Winchester

“Fear, in the end, only exists in the mind,” advises Doctor Eric Price, a pragmatic man who has been approached by Arthur Gates on behalf of the board of the Winchester Repeating Arms Company to assess whether Sarah Winchester, wealthy widow of founder William Winchester who inherited his controlling interest, is fit to remain in charge of the company.

A reclusive eccentric of questionable sanity, since the death of her husband twenty five years earlier and their daughter Annie five years afterwards, Sarah has allegedly come to believe that she is cursed by the souls of those whose deaths are the result of the result of the fortune generated through the sales of firearms.

Obsessively extending the mansion in which she lives across the expansive estate, construction takes place endlessly around the clock, corridors, rooms, staircases and dead ends, while older sections are locked up and barricaded in hopes that she can stay ahead of the ghosts which haunt her and her remaining family.

Directed by the Spierig Brothers, Michael and Peter, the script co-written with Tom Vaughan is tenuously inspired by the real Sarah Winchester and her home in San Jose, California, which has come to be known as “the Winchester Mystery House,” founded in 1884 with work continuing until the death of Mrs Winchester on September 5th, 1922.

Regrettably, any hopes that this will be an insight into the psychology of such an interesting and driven individual are swiftly abandoned; rather than a character piece of substance and subtlety which might examine the burden of guilt and loneliness that drove a person to such actions, Winchester is a thrill ride aimed at the lowest common denominator of the multiplex audience.

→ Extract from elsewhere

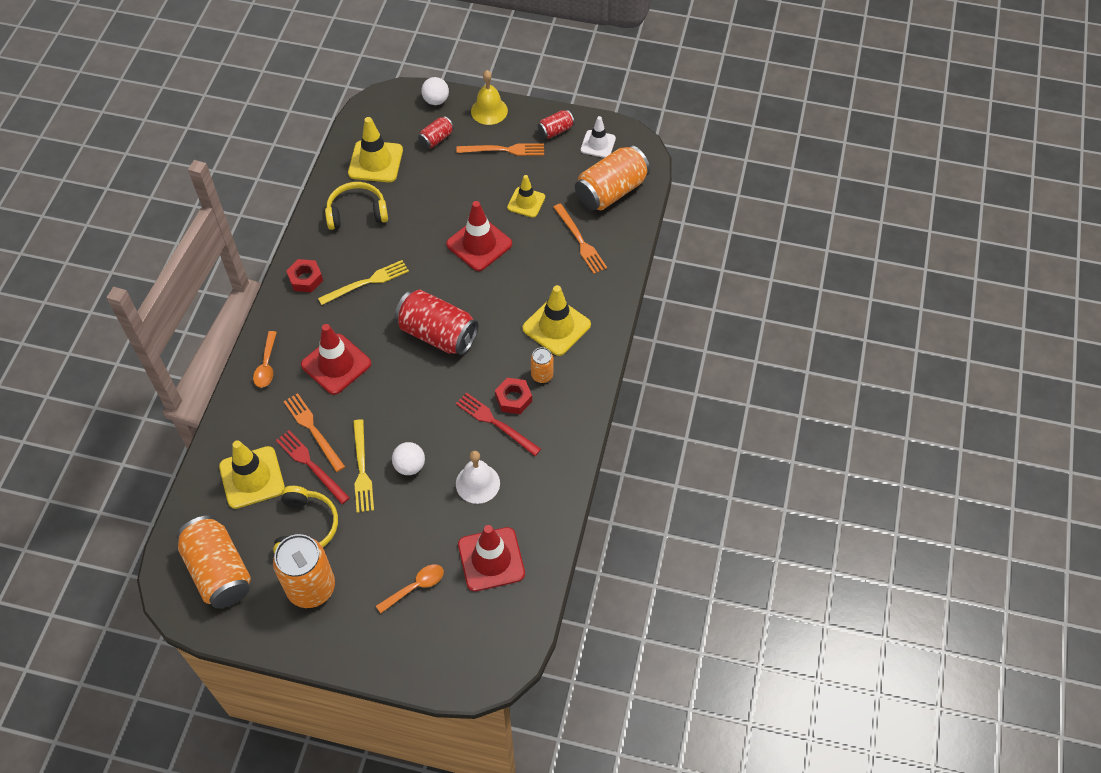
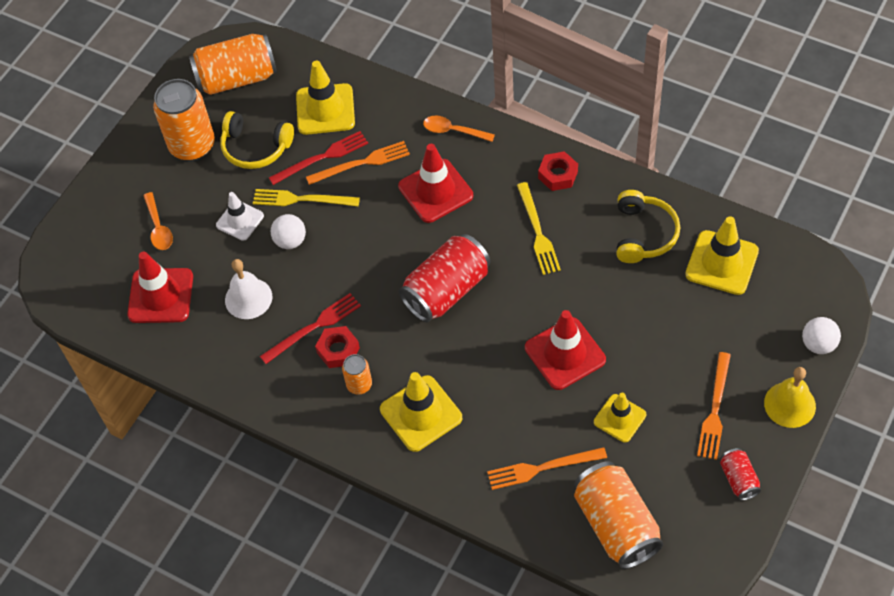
camera: 110 degrees right, 0 degrees up
(436, 139) = (748, 334): red can -> none
(598, 144) = (704, 528): white traffic cone -> white traffic cone (240, 220)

The only alarm generated by how obviously the frequent jump scares are telegraphed, despite the crucial setting of the Winchester house which frames the story there is no attempt to develop it as a character in its own right, to move the camera through the labyrinth of passages and chambers to express how one could become lost in its incoherent complexity.

That opportunity to parallel the house with its owner eschewed, as Sarah Winchester the great Dame Helen Mirren is by far the best thing in the film, walking the corridors in black, the eternally grieving widow, a canny woman of sound mind who is the intellectual match of Gates but who nevertheless is genuine in her belief and sincere in her justified fear of “a wickedness that follows you like a shadow.”

Her assessor, conveyed by the tortured mumbling and grunts of Terminator Genisys‘ Jason Clarke, is unconvincing, his backstory which ties him to the Winchester family an awkward contrivance designed to lead into the overwrought finale which spectacularly misses the target despite the supposed accuracy of the titular rifles.

The supporting cast including Gods of Egypt‘s Bruce Spence and Mad Max: Fury Road‘s Angus Sampson as Sarah’s loyal and devoted majordomo and the head of construction alongside Twin Peaks‘ Eamon Farren as a surly servant, they are given no more than is absolutely necessary to advance the pedestrian plot, but none are so wasted as The Dressmaker‘s Sarah Snook who was so powerful and moving in the Spierig Brothers’ brilliant Predestination.

Shifting to a dreary possession subplot, at almost a hundred minutes Winchester does not even have the grace of brevity, avoiding anything which might approach depth despite the many doors which should have been opened to air the rooms beyond, those holding the arguments for and against gun ownership and the responsibility of those who manufacture and sell them, but despite the setting and the history this weapon is firing blanks.